Please reproduce only the lines starting with the line with "プライバシーポリシーに同意する" and going on through the line with "本サイトで紹介している健康情報は、専門家への取材を行っておりま", changing "運営会社" to "会社概要" and leaving everything else untouched.

[Opening Data for this task section]

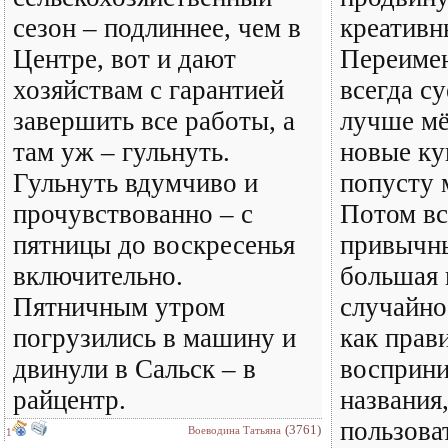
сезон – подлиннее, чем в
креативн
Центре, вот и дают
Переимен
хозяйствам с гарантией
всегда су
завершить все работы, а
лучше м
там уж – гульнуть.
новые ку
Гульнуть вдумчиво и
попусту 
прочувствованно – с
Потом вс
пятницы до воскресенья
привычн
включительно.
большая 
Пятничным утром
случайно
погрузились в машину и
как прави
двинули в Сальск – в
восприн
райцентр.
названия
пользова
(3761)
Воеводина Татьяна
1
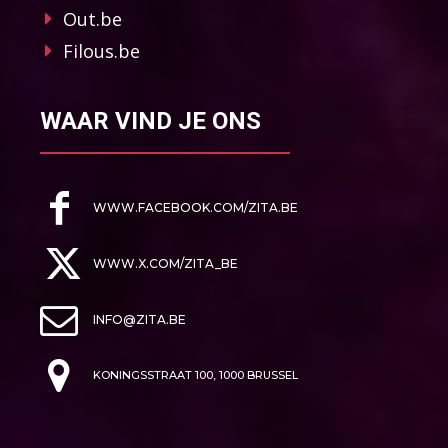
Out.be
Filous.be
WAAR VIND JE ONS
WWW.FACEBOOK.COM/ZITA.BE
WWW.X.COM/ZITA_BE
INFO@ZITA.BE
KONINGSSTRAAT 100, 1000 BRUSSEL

[Closing Data for this task section]
[Opening Data for this task section]

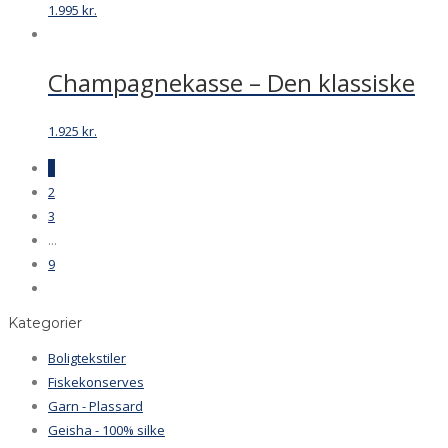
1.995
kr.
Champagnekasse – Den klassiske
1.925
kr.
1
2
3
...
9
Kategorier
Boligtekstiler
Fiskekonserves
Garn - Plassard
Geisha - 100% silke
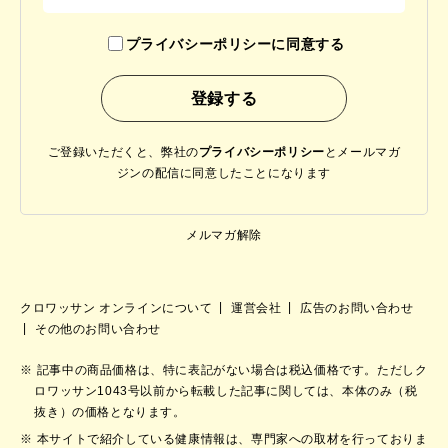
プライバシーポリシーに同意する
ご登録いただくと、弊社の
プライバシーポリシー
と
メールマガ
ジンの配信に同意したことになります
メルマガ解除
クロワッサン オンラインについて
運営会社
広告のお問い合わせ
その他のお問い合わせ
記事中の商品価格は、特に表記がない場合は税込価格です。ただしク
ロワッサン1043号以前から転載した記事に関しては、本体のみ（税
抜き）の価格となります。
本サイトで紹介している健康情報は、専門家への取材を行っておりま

[Closing Data for this task section]

* [Task output]:
プライバシーポリシーに同意する
ご登録いただくと、弊社の
プライバシーポリシー
と
メールマガ
ジンの配信に同意したことになります
メルマガ解除
クロワッサン オンラインについて
会社概要
広告のお問い合わせ
その他のお問い合わせ
記事中の商品価格は、特に表記がない場合は税込価格です。ただしク
ロワッサン1043号以前から転載した記事に関しては、本体のみ（税
抜き）の価格となります。
本サイトで紹介している健康情報は、専門家への取材を行っておりま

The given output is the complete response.